Finance departments have been slow to adopt cloud solutions, but its transformative impact can no longer be ignored. Keith Mattioli, principal, advisory, KPMG in the US, takes CFO Agenda through the potential benefits and challenges facing CFOs looking to the cloud.
It’s no secret that CFOs have a lot on their minds. Managing the risks of an ongoing economic crisis, and understanding and implementing the rules of a new regulatory regime are challenging tasks.
At the same time as navigating this fallout, many CFOs are looking to help their businesses expand. Gone are the days where finance chiefs were confined to simple accounting functions; today’s crop are widely seen as strategic partners to the general business, and are expected to participate actively in its transformation.
Of course, entering new markets and geographies presents significant challenges to the way finance teams are structured. When done badly, mergers and acquisitions can create architectures of discontinuity – a disorderly network of ad-hoc systems bolted on-top of one another.
Sticking with the old ERP systems is unlikely to offer what finance departments really need in the future. Acquisitions by the larger software vendors have created a broadly stagnant market that cannot provide the infrastructure needed to support business growth.
“Increased requirements have caused leaders in finance organisations to consider alternative approaches that fundamentally change the way they view the finance function,” Mattioli says. “The emergence of new providers and solutions powered by a software-as-a-service (SaaS) model is giving finance organisations options that previously did not exist.”
The introduction of cloud computing to the finance function represents what might be called the third wave of SaaS solutions. Originally reserved for sales-oriented CRM platforms, the service gradually branched out to include human capital management and finally, financial processes.
“The SaaS model is important because it addresses some of the challenges today’s financial systems face,” Mattioli says. “Their lack of agility and dependence on back-office IT for basic or complex changes is particularly problematic. Solutions built on the SaaS model take advantage of the new computing paradigms that have arisen over recent years, such as new user interfaces, better collaboration through social interactions, built-in mobile capabilities and a focus on increasing access to data via embedded analytics.”
"Though old ERP systems remain widespread, new research suggests that CFOs are increasingly looking to the cloud as an alternative approach."
“KPMG research indicates that many are ready and willing to move finance and accounting-related systems and applications to the cloud,” Mattioli says. “When asked about the practicality of moving these functions to the cloud, the vast majority of respondents to the survey said it was either ‘very practical’ or ‘somewhat practical’.”

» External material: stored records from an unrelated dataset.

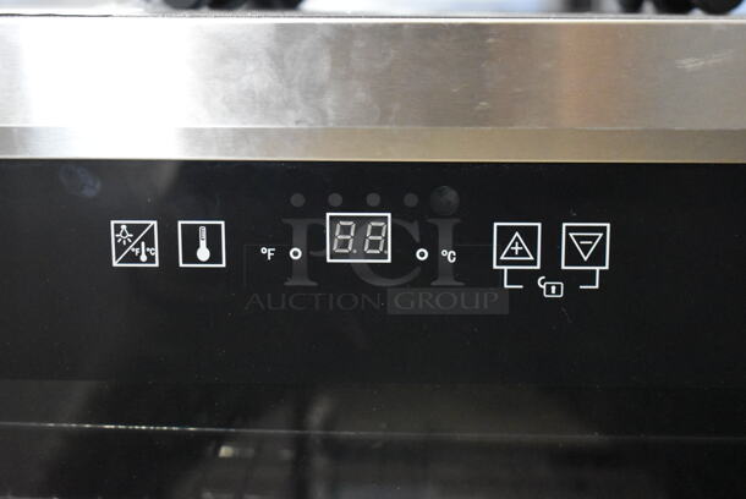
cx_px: 373
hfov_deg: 33.4
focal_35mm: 60
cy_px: 250
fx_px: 1244
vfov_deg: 22.7
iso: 8000
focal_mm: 40
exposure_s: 1/60
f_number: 5
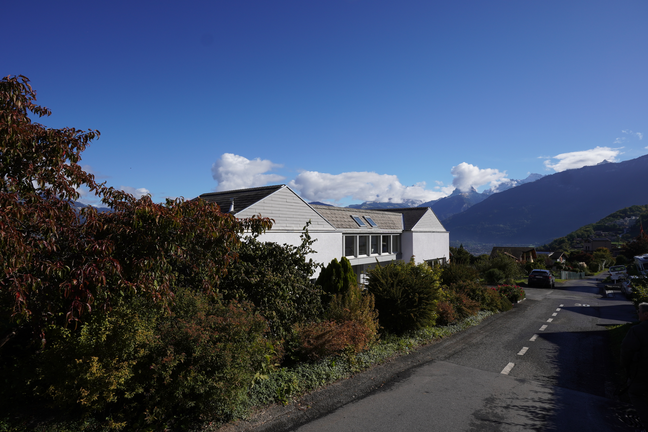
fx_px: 364
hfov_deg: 83.3
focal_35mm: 20
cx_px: 324
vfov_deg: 61.3
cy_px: 216
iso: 100
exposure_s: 1/400
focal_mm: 13.5
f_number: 8
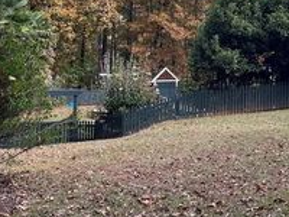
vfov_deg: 22.1
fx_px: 543
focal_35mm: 65
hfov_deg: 28.7
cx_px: 259
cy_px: 21
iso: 50
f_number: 1.6
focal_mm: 5.1
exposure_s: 1/393
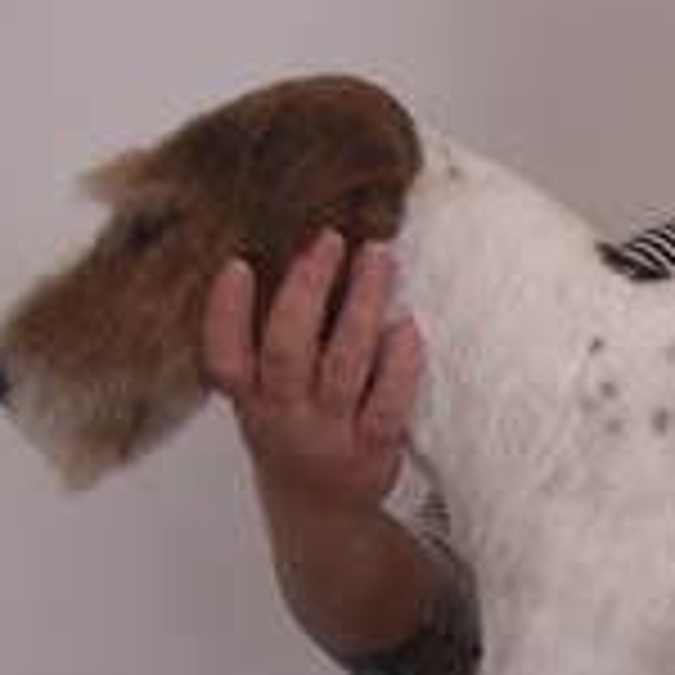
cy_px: 470
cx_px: 747
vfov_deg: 14.4
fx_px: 2669
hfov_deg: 14.1
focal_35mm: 121
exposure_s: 1/80
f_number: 2.8
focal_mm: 6.8
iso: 100
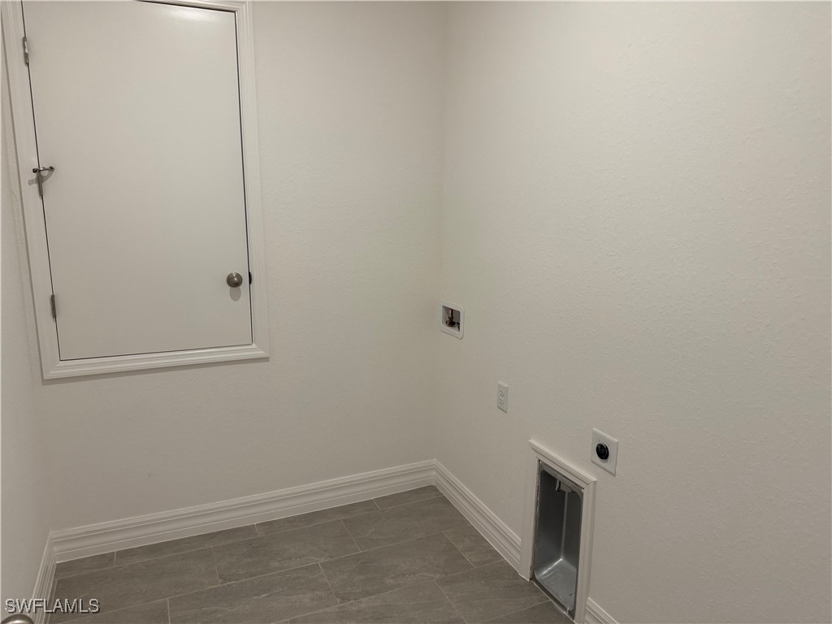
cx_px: 416
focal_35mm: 24
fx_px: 577
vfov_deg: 56.8
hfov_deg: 71.6
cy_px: 312
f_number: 1.78
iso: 160
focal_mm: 6.76
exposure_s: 1/120
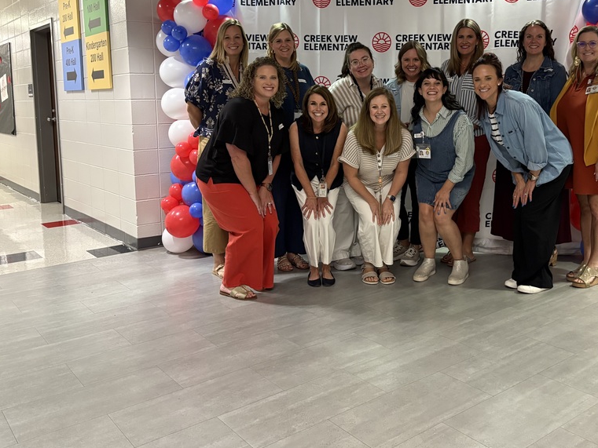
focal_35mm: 35
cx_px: 383
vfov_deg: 40.3
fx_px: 605
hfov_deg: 51.9
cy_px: 158
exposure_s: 1/60
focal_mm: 5.96
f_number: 1.6
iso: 400
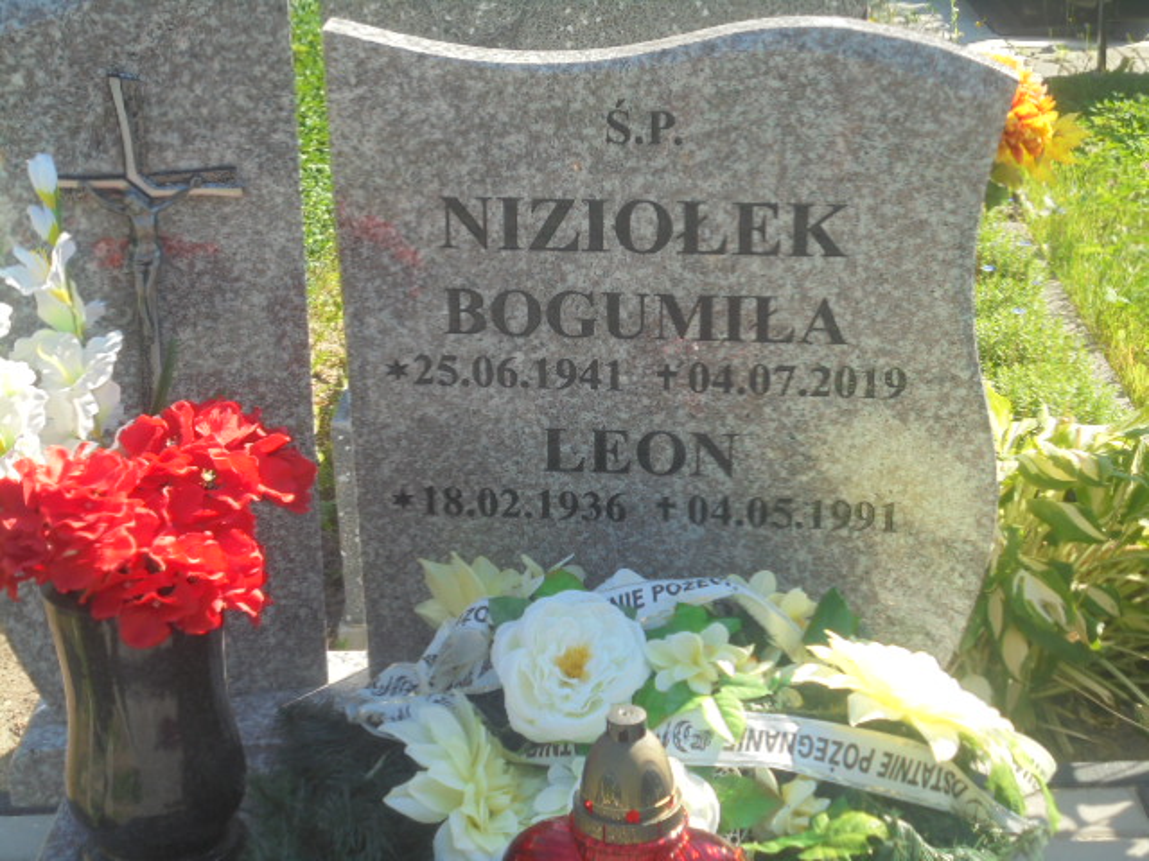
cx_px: 574
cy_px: 430
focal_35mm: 64
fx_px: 2124
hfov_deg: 30.3
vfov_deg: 22.9
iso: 100
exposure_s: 1/125
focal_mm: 11.5
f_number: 5.6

For CFOs, part of the logic of the cloud is the opportunity to control initial capital outlays. With so many companies finding their existing ERP systems cannot cope with changes to the business, costly up-grades and reimplementation are important to avoid.

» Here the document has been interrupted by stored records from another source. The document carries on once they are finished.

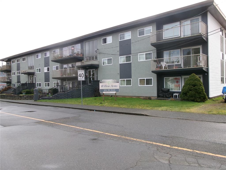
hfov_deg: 63.4
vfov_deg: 49.7
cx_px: 113
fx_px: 183
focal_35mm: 28
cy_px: 85
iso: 100
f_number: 3.9
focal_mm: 5.1
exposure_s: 1/210
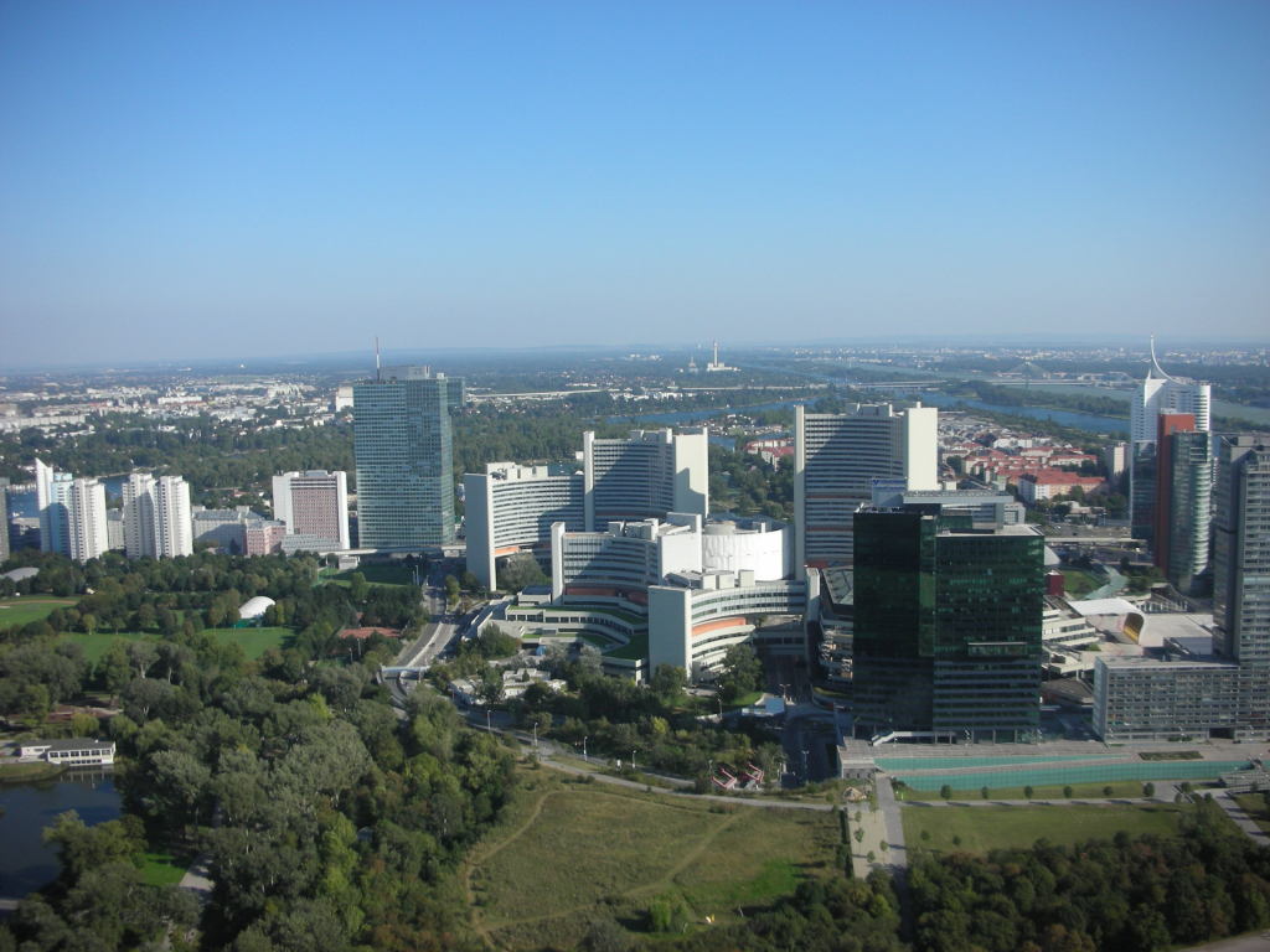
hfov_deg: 52.6
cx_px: 635
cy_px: 476
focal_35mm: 35
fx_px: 1284
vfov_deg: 40.7
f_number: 8.5
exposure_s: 1/88.8
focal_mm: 5.8
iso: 50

Equally important is information. New SaaS technology can provide companies with a far smarter way of viewing, organising and visualising key financial data.
“You may be getting complaints from your internal customers about data overload, inconsistent data, and no single source of truth,” Mattioli says.

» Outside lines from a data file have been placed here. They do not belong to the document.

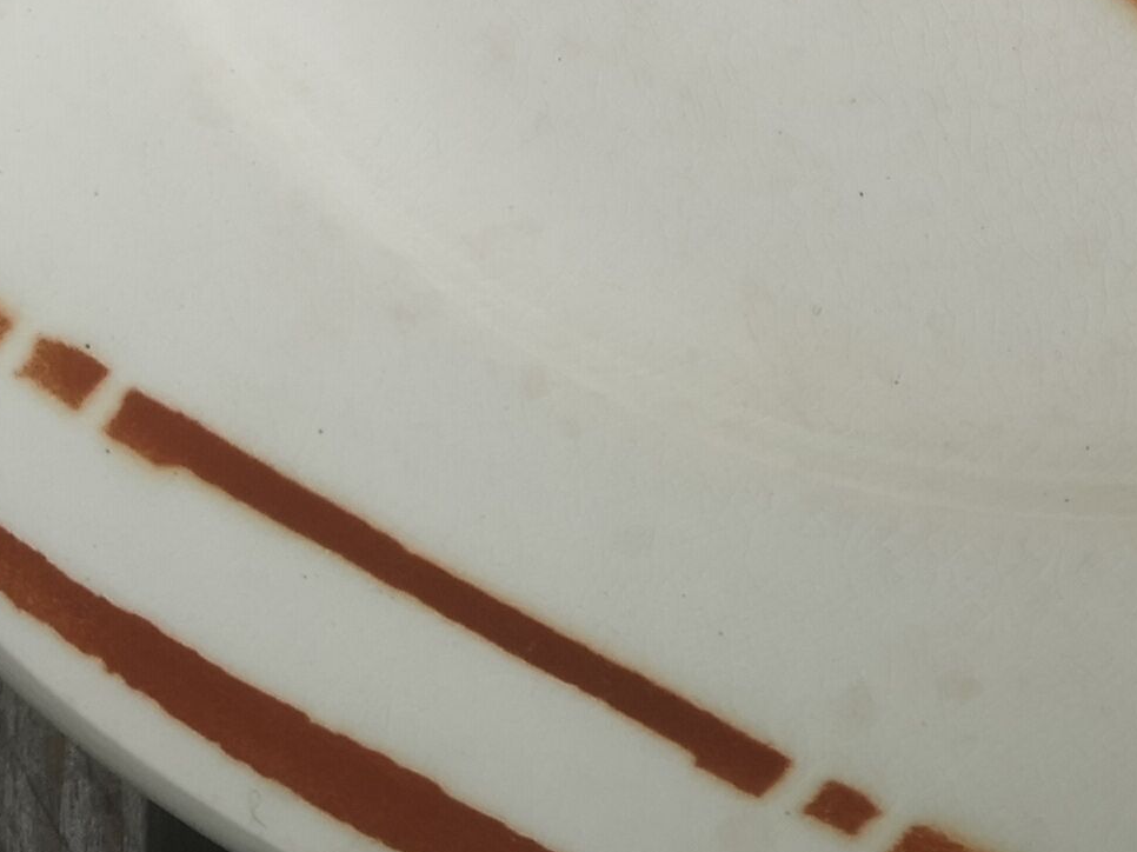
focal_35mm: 102
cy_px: -420
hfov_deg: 18.9
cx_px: 1075
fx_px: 3349
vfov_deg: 13.6
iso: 50
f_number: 1.8
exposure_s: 1/998
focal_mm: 5.58
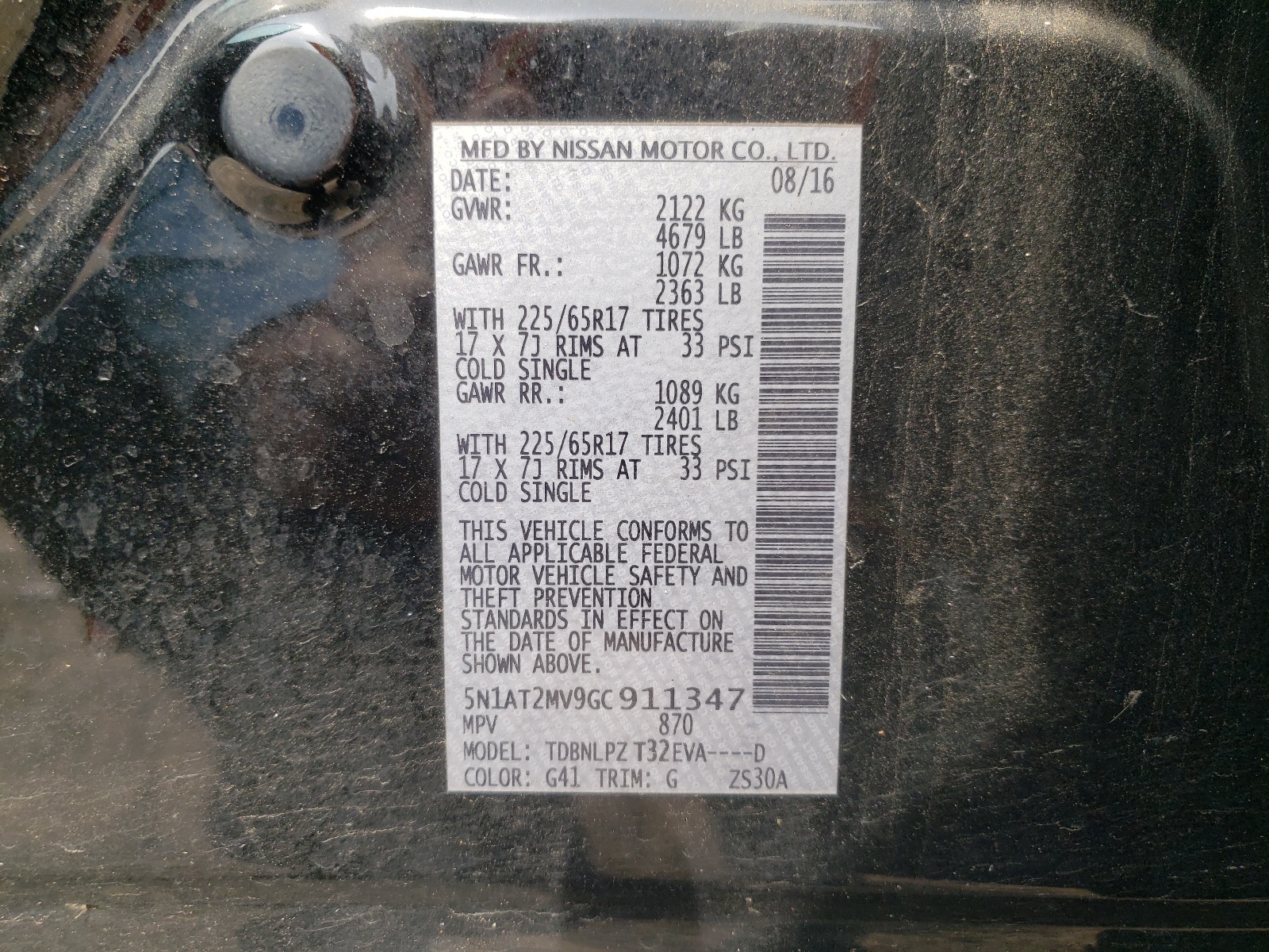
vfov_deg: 53.1
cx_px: 634
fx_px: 953
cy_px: 476
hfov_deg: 67.3
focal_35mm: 26
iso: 50
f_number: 1.5
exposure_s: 1/400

“Managing your financial transactions and accounting using a combination of a heavily customised, outdated version of traditional, on-premise ERP and several point solutions is challenging. Areas like revenue recognition or dynamic, usage-based billing are good examples of business processes that do not have the required flexibility in today’s ERP systems. SaaS solutions offer standardised processes, controls and automation that can help transition finance resources from the mentality of just getting the books closed or number crunching to more effectively supporting finance’s internal and external customers.”
Like other areas, the actual transformation process needn’t require an all-or-nothing approach. Using the cloud for finance offers the opportunity for a genuinely transformative approach but CFOs can instigate change incrementally, at a pace that suits their business.
“It’s an emotional challenge,” Mattioli admits. “Even with the considerable advantages, moving all or part of your financial processes to the cloud is a business challenge. Having a clear vision and strategy with the right executive sponsorship can provide the overall governance required, whether you’re looking to migrate from your current ERP platform, upgrade your current platform or move to a best-of-breed approach.”